Heated conversations over Dallas’ Confederate monuments have been a mainstay of the city’s public discourse for years, and Kingston has long been a supporter of removing the statues. But last weekend’s events in Charlottesville, Va., where violence ensued at a white supremacist rally in support of that city’s Confederate statues, seems to have accelerated the discussion.

“I feel more of a sense of urgency,” Kingston said. “It’s time to have this debate and get it behind us, so that we can move on to the racial healing that I think the mayor quite rightly calls for.”

Rawlings himself addressed the racist violence in Charlottesville, saying that the involvement of a Dallas native, the white supremacist and St.
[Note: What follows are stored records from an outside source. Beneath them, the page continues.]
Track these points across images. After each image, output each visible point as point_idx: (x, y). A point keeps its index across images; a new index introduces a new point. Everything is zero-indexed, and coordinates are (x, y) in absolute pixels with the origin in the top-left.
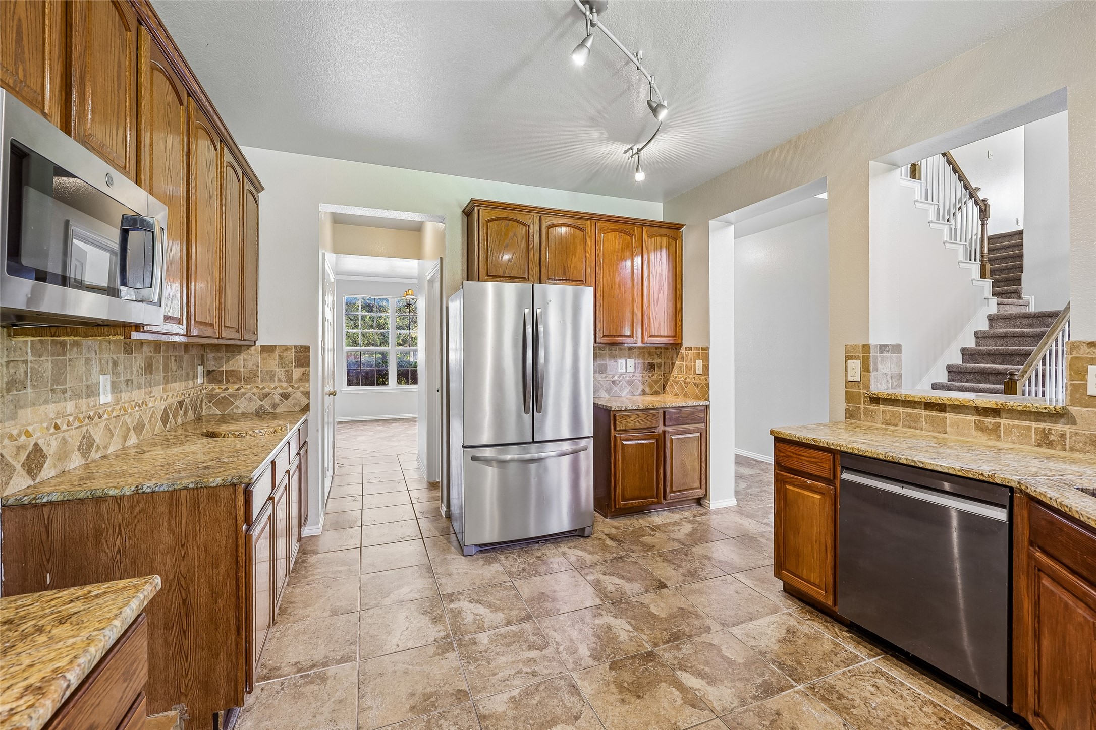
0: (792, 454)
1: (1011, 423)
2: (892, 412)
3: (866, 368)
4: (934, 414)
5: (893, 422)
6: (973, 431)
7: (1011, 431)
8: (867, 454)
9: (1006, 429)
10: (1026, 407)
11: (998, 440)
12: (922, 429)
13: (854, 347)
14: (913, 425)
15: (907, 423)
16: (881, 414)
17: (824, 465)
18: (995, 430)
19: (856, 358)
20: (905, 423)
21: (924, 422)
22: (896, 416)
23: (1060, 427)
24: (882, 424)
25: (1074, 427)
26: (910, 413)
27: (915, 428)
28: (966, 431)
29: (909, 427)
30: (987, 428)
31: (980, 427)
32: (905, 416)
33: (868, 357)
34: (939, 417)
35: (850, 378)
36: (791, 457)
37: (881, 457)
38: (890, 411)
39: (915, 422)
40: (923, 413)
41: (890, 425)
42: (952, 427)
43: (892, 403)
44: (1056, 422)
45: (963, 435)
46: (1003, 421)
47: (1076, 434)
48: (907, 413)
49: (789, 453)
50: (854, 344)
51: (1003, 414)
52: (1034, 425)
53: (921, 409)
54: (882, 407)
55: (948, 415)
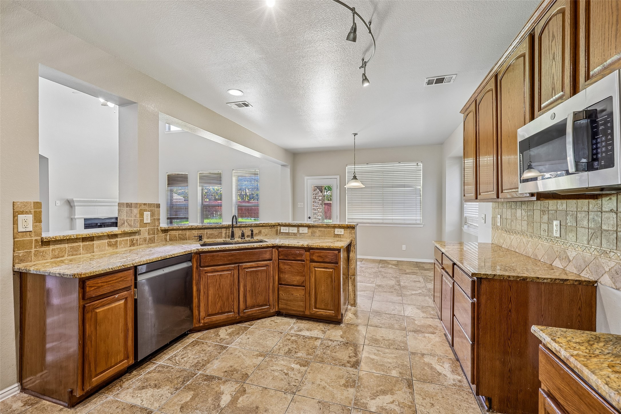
0: (103, 284)
1: (121, 239)
2: (60, 248)
3: (38, 219)
4: (88, 243)
5: (60, 255)
6: (107, 248)
7: (121, 243)
8: (153, 261)
9: (120, 242)
10: (131, 231)
11: (117, 249)
12: (80, 254)
13: (25, 204)
14: (75, 253)
15: (71, 253)
16: (51, 252)
17: (128, 279)
18: (115, 245)
19: (27, 213)
20: (69, 254)
21: (82, 250)
22: (63, 250)
23: (137, 237)
24: (52, 259)
25: (140, 236)
26: (73, 246)
27: (76, 255)
28: (103, 248)
29: (72, 255)
30: (113, 244)
31: (110, 245)
32: (69, 249)
33: (40, 212)
34: (90, 244)
35: (21, 229)
36: (102, 286)
37: (160, 259)
38: (58, 248)
39: (76, 251)
40: (81, 244)
41: (58, 258)
42: (97, 248)
43: (60, 242)
44: (135, 235)
45: (102, 251)
46: (118, 239)
47: (141, 238)
48: (71, 247)
49: (100, 285)
50: (25, 201)
51: (119, 236)
52: (128, 238)
53: (80, 242)
54: (52, 247)
55: (95, 242)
Mark’s alumni Richard Spencer, in the hate rally, “made it extremely difficult for me as mayor of Dallas.” He said the Dallas Police Department would ensure public safety and the peaceful exercise of free speech at a Saturday protest urging the removal of the monuments.

“We will not have street brawls in our city,” he said.

Rawlings’ comments were especially pointed in light of Dallas’ ugly history with racism, which he talked about in his opening statement.

“We know about this bigotry and hate all too well in Dallas, a place that for so long was a bastion of the Ku Klux Klan and was dubbed the City of Hate. A place that 13 months ago a madman came here to kill certain cops just because they were white,” Rawlings said. “As we try to grow as a city, we can never ignore the fact that race and our racial injustices of the past continue to haunt us, and the institutional racism we see economically every day keeps us from the goal that we have as a city. One symbol of those injustices are public art and statues in some parts of our city.”